Dr. Hills explained that modern research suggested that when the Vikings landed, they did not simply expel or exterminate the existing Pictish population but mixed in with them, so that modern Shetlanders can claim the builders of the Quoyness tombs amongst their ancestors.

Most impressive were the sites contemporary with the second phase of Stonehenge: Avebury, a circle surrounded by a ditch the circumference of which extends one mile with ninety-eight stones on the inside and a hundred pairs of stones at the entrance; and Silbury Hill, built in steps like Egyptian pyramids and involving an estimated one million man-hours of work.

"ADMIRATION AND RESPECT"

In the words of Colin Renfrew: "The people of Late Neolithic Britain are as worthy of admiration as the Romans and the Mycenai". Such investments of labour, as were necessary for the monuments built around 2000 BC, required an organised society and extensive arable farming to feed those responsible for the building.

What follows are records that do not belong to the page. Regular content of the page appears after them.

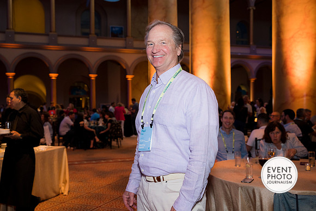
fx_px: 356
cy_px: 106
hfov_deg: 47.9
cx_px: 158
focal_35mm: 41
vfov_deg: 33.0
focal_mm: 40
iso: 800
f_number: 4
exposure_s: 1/100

Indeed, Catherine Hills showed that, "Our view of the extent of prehistoric land-use must be revised". In County Mayo, in the West of Ireland, Patrick and Seamus Caulfield have discovered stone walls and drainage ridges that can be dated before 3000 BC. On Dartmoor, Andrew Fleming has found 'reeves' or prehistoric walls which are conclusive evidence of field agriculture around 1700 BC.

Together, they show that our (part) ancestors, the Neolithic peoples, who were in this country even before the Celts, were capable, not merely of pastoral but also of arable farming, on a scale that would, until recently, have been thought inconceivable of such 'primitive' people.

The previous misconceptions about our ancestors' achievements cannot merely be the product of routine mistakes by archaeologists and historians. They are the product of a peculiar facet of the psyche of Europeans. We are all too ready to see evidence of prehistoric African civilisations and we are dismayed by the fact that no such evidence exists! However, we are also too eager to accept the jaundiced accounts of our ancestors from their contemporary detractors.

There is no reason to think that Dr. Hills, Professor Renfrew et al are closet-Nationalists. I should not be surprised to hear they were Renault-driving, Guardian-reading, inner-city-deprivation-bemoaning, SDP supporters. That should not surprise us; not should it dismay us. The probability that they were not seeking, and may still not appreciate fully, any political significance in their work, does not detract from their scholarship. Indeed it enhances it.

The Nationalist Movement has in recent years discovered the word 'revolution' and readily punctuates its writings with it. However, the revolution we do need is in the Nation's view of itself and its past. That 'revolution' will be achieved not just by those of us who are striving for it consciously. It is dependent on honest, intellectually-gifted, but essentially non-political people, who reflect, albeit unknowingly, the pride that the Nation has in itself.